• Excerpt:
FIG. 8 is a rear perspective view of the latch handle assembly shown in FIG. 1B with the handle lock in the locked position;

FIG. 9 is a rear perspective view of the latch handle assembly shown in FIG. 1B with the handle lock drawn into the unlocked position by the sill flap; and

FIG. 10 is a rear perspective view of the latch handle assembly shown in FIG. 1B with the handle lock returned to the locked position.

DESCRIPTION OF THE PREFERRED EMBODIMENT

Referring to the Figures wherein like numerals indicate like or corresponding parts throughout the several views, a latch handle assembly for a vehicle door is generally shown at 10.

[Dataset items]
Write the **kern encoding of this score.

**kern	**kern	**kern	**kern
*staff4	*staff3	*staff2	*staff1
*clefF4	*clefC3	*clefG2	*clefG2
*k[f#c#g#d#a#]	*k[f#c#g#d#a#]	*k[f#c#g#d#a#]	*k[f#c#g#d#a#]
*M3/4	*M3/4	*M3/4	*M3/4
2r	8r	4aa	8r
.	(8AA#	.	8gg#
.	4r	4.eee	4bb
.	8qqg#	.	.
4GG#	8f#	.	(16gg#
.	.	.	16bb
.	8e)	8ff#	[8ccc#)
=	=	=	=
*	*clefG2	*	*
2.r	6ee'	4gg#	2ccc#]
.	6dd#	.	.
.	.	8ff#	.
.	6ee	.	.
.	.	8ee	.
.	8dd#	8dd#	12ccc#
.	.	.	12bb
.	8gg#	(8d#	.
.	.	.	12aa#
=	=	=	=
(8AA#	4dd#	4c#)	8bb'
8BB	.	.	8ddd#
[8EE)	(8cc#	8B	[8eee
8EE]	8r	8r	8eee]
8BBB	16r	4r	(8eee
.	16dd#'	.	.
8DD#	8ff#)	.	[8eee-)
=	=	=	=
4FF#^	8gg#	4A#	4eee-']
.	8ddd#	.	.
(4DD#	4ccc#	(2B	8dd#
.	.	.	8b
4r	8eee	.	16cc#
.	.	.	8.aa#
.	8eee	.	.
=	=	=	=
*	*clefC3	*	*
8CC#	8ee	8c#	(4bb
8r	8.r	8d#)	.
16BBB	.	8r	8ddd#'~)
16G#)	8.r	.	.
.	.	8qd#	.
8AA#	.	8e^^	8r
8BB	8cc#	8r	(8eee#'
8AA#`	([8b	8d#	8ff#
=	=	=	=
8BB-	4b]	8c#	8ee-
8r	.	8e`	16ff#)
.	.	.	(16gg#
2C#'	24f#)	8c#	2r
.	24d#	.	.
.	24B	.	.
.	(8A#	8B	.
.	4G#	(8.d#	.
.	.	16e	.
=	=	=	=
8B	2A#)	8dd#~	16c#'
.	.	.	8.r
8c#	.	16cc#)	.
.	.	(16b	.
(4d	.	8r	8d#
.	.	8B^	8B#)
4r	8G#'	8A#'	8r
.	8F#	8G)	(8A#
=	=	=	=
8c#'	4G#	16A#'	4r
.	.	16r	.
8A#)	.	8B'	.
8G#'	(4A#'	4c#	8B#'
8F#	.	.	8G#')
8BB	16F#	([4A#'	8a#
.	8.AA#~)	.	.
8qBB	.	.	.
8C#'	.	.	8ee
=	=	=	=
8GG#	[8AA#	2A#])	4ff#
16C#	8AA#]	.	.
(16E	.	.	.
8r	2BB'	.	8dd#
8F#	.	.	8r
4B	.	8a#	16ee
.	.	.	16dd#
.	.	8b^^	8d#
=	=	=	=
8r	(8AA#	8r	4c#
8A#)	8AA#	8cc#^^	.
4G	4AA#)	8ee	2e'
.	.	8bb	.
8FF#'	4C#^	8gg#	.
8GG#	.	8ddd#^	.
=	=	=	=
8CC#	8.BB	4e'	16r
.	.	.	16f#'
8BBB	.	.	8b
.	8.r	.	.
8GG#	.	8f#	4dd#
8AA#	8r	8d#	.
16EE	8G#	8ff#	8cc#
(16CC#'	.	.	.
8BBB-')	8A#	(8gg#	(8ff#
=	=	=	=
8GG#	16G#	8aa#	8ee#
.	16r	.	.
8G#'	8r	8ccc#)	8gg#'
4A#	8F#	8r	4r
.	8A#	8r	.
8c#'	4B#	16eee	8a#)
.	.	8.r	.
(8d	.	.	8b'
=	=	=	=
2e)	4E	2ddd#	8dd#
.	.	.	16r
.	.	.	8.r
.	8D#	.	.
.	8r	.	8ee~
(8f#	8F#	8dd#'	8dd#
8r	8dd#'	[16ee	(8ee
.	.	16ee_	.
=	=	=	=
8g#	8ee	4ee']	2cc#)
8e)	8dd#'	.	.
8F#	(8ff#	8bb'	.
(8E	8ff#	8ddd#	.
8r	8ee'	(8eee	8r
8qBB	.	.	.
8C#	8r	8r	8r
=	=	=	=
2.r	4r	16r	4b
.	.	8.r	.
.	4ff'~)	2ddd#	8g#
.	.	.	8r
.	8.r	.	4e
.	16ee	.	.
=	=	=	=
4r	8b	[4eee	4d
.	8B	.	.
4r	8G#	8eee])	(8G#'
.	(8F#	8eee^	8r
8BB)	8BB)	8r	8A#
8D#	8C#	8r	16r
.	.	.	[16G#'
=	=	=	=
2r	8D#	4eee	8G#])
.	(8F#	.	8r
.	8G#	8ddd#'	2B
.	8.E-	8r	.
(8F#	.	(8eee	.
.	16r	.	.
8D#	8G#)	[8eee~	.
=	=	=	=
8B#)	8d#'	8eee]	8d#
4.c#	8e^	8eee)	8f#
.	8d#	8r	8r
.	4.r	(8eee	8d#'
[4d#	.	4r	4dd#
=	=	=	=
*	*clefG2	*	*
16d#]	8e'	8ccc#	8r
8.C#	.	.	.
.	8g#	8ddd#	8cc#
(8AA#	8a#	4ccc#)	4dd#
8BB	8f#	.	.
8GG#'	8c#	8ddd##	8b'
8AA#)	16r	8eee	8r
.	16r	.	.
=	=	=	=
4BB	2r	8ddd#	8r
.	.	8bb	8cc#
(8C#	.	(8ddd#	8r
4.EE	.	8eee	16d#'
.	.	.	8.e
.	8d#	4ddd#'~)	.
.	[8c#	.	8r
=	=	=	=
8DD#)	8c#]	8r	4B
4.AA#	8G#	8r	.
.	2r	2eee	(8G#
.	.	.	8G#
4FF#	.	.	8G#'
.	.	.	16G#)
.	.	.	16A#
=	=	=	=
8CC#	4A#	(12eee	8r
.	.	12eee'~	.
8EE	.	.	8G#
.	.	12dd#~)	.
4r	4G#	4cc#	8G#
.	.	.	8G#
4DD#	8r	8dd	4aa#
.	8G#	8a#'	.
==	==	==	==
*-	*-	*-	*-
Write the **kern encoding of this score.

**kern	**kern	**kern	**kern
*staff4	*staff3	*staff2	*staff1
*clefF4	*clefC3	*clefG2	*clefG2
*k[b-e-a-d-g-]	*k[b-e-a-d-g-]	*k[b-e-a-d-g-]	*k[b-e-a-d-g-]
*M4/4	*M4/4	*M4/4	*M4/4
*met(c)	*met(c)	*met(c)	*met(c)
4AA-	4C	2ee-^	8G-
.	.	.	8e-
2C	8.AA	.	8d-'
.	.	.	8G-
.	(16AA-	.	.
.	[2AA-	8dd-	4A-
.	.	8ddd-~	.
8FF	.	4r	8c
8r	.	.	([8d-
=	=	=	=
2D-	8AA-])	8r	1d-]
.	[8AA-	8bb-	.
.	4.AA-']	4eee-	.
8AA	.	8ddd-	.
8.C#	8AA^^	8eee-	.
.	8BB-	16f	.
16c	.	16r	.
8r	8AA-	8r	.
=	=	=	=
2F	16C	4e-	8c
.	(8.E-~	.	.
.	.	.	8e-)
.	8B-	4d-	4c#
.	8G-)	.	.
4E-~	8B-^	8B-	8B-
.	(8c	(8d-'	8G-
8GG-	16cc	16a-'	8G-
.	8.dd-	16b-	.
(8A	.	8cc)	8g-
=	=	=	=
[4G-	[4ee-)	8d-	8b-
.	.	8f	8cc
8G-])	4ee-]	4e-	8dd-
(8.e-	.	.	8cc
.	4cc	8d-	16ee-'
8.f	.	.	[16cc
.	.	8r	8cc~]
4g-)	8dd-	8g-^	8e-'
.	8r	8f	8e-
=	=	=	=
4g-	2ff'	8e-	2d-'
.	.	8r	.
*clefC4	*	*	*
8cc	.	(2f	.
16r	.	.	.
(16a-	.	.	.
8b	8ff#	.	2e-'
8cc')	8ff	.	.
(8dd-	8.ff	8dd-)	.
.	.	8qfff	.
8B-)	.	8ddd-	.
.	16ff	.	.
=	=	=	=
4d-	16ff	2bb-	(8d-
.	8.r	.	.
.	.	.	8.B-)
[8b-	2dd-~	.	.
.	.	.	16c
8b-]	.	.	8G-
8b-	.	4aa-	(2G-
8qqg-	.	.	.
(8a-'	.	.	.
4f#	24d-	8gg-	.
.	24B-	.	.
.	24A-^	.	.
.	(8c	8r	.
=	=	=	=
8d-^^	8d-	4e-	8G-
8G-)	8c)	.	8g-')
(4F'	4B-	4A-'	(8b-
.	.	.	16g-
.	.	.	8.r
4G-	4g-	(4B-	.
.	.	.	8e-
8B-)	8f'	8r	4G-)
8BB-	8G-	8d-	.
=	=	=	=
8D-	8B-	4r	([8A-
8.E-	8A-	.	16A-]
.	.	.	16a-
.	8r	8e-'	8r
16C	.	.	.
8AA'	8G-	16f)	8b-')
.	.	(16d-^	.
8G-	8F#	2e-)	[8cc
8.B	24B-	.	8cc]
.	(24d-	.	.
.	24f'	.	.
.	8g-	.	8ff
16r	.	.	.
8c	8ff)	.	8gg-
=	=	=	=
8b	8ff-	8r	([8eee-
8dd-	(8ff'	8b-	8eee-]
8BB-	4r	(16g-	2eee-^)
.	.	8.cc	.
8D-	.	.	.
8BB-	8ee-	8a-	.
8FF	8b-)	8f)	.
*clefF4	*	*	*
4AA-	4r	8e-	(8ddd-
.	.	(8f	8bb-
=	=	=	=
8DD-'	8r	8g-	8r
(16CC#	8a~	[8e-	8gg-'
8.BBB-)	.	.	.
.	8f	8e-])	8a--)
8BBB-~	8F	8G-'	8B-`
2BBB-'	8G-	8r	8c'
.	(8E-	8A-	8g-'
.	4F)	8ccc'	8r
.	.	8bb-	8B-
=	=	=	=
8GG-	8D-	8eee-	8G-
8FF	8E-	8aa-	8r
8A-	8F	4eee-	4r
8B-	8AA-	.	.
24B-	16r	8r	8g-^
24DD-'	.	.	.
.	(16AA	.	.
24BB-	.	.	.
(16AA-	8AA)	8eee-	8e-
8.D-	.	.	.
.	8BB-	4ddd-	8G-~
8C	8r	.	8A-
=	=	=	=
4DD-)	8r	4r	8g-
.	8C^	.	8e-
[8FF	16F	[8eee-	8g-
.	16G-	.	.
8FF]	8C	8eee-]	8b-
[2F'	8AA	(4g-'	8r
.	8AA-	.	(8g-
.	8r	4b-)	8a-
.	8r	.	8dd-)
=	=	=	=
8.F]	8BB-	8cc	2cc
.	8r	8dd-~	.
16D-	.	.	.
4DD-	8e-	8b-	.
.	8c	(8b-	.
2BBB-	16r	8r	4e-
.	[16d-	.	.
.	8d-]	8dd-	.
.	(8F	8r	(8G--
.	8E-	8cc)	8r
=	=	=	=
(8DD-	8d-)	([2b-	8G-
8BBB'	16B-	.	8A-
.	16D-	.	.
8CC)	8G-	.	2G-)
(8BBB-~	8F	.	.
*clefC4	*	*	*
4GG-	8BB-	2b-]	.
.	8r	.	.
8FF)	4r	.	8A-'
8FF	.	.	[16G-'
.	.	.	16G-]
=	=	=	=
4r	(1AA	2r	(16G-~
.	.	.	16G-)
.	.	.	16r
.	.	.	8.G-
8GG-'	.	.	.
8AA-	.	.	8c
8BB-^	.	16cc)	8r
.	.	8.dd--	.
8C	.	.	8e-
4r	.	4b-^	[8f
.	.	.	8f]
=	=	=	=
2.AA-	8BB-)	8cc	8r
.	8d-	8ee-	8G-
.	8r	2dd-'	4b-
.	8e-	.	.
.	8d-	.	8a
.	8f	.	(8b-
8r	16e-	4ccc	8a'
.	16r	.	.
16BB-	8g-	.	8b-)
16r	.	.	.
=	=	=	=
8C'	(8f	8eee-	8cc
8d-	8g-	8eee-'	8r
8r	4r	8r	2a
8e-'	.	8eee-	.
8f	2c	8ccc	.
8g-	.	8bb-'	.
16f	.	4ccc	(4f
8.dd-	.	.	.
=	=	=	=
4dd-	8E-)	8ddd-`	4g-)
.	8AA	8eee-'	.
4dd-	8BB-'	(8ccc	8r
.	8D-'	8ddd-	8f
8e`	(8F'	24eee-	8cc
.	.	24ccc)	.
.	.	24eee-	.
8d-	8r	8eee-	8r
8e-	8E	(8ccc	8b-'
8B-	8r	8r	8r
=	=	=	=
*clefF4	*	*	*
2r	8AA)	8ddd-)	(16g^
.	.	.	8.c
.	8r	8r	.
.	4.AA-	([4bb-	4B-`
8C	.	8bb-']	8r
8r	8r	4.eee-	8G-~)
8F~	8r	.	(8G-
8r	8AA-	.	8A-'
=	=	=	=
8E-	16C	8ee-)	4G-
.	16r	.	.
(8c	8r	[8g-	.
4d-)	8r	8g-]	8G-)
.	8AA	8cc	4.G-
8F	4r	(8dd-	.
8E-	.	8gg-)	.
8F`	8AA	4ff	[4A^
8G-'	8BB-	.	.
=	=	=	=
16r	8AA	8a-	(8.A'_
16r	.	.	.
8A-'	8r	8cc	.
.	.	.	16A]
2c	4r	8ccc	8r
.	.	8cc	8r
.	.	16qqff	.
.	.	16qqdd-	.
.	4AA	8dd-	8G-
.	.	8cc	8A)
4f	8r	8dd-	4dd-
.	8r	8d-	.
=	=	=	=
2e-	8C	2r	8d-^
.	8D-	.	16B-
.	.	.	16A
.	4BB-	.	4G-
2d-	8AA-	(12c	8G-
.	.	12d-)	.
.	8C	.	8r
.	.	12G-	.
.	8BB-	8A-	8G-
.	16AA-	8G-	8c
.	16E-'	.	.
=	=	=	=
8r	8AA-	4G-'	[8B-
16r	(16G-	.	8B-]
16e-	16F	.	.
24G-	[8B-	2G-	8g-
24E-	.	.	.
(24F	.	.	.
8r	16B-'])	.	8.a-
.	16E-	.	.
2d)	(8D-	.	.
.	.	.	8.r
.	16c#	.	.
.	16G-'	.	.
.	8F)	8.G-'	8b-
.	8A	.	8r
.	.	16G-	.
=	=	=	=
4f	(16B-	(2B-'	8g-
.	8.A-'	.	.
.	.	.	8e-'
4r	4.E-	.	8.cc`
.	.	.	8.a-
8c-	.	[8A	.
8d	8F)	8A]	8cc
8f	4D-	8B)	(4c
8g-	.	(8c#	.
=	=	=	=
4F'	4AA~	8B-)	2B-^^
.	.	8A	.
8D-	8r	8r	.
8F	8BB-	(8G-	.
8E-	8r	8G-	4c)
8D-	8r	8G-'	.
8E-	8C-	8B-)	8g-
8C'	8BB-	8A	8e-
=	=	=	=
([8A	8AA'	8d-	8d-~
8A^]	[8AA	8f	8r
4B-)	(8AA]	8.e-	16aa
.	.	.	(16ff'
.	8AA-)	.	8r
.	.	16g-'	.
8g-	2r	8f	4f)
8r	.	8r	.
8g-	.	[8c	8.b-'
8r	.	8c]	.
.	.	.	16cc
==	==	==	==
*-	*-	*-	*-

• Short task:
Continue the description of the vehicle door latch handle assembly, starting right after its last sentence.

• Result below:
According to the invention, the latch handle assembly 10 includes the following basic features. First, there is a support structure 12 adapted to attach to a vehicle door 14, 14′ and a latch handle 16 for manual unlatching of the vehicle door pivotally supported on the support structure 12 between a neutral position and a manual unlatching position. A mechanical linkage 18 is attached to the latch handle 16 and is adapted to interconnect with the door latch 20 for translating motion from the latch handle 16 to a door latch 20 to unlatch the door 14, 14′ when the latch handle moves to the unlatching position. The latch handle assembly 10 also includes a switch 22 disposed on the latch handle 16 that is operable to move from a rest position to a power-unlatching position. The switch 22 is adapted to interconnect with a power-assisted unlatching mechanism 24 to allow the switch 22 to unlatch the door latch 20 when the switch moves to the power-unlatching position. Finally, there is a handle lock generally indicated at 26 disposed adjacent the latch handle. The handle lock 26 is operative to move from a locked position preventing the latch handle 16 from moving to the manual unlatching position, and an unlocked position allowing movement of the latch handle 16 to the manual unlatching position.

The support structure is shown at 12 in the Figures. In the preferred embodiment, it is essentially the frame that supports the latch handle 16. But the support structure 12 could be other structure that provides the supporting function.

The latch handle 16 is a standard type of latch handle that is hinged at the top with hinge 27, though side hinging or bottom hinging is also possible. A spring assembly 28 disposed near the hinge 27 biases the latch handle 16 into the neutral position.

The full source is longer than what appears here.